____ Dataset content
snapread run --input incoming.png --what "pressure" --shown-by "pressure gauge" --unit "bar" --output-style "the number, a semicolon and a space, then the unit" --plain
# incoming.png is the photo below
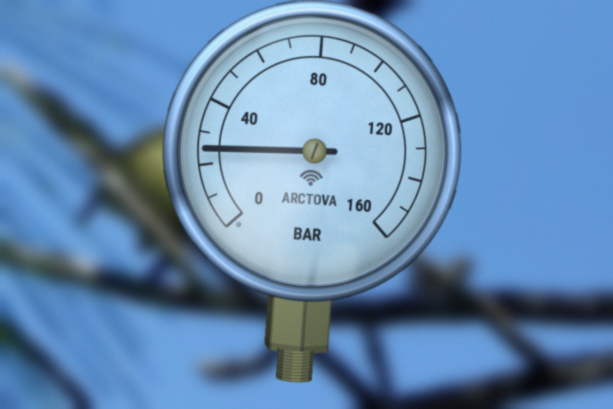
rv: 25; bar
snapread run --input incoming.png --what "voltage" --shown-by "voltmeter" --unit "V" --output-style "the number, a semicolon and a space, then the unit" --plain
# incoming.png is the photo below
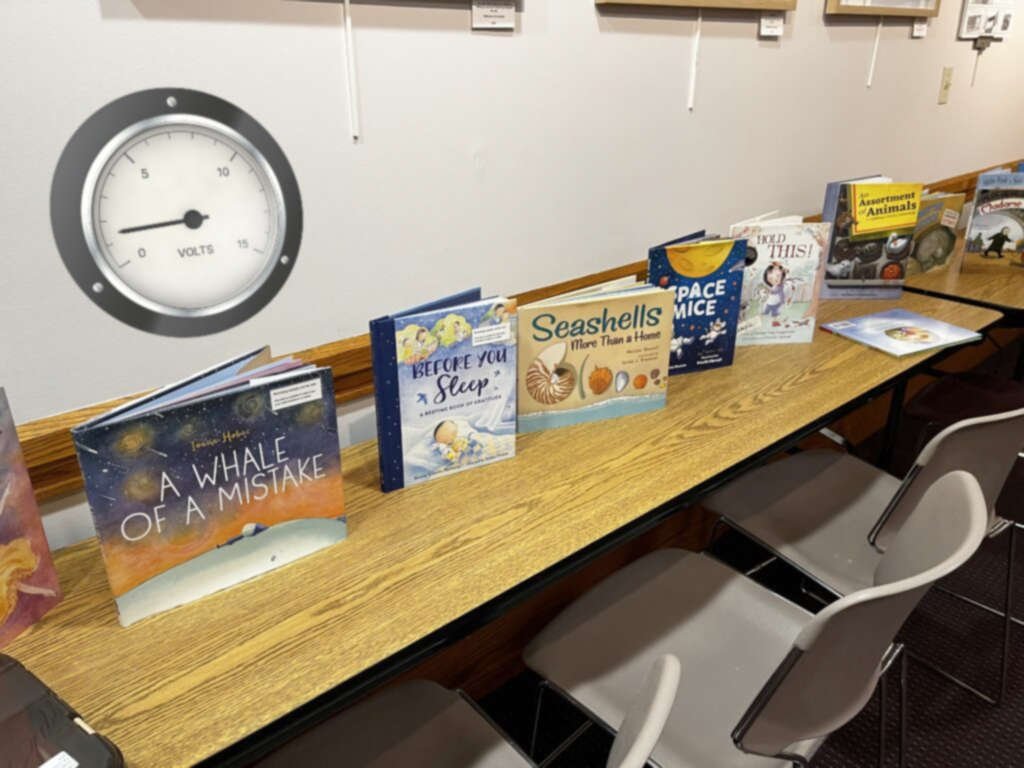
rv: 1.5; V
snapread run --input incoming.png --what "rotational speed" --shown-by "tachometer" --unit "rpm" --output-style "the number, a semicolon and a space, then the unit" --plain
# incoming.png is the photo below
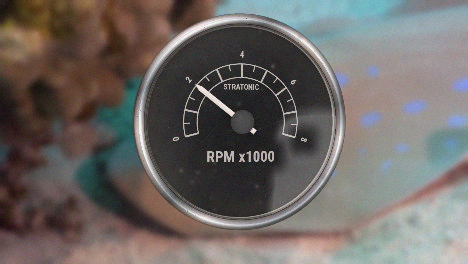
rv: 2000; rpm
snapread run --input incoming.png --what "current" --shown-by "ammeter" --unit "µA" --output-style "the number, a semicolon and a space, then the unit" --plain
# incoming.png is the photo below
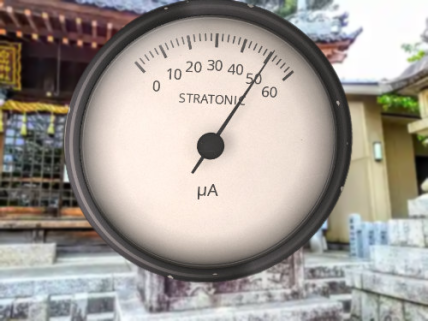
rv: 50; µA
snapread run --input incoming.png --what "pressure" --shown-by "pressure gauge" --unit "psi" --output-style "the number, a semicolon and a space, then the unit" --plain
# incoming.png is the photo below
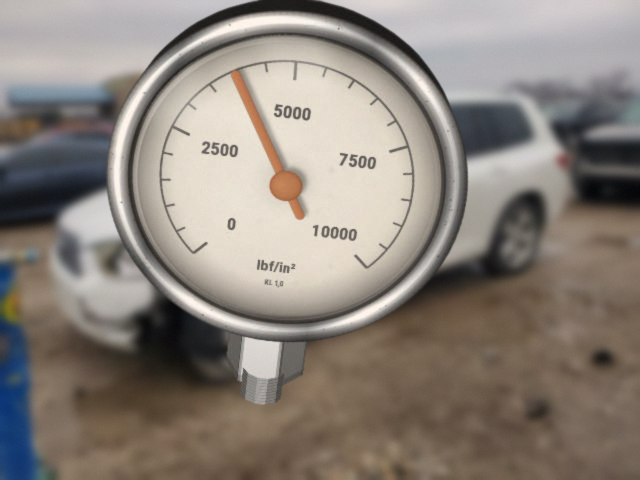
________
Select every line in the records above that contains the word "gauge", and list those lines.

*Answer below*:
snapread run --input incoming.png --what "pressure" --shown-by "pressure gauge" --unit "bar" --output-style "the number, a semicolon and a space, then the unit" --plain
snapread run --input incoming.png --what "pressure" --shown-by "pressure gauge" --unit "psi" --output-style "the number, a semicolon and a space, then the unit" --plain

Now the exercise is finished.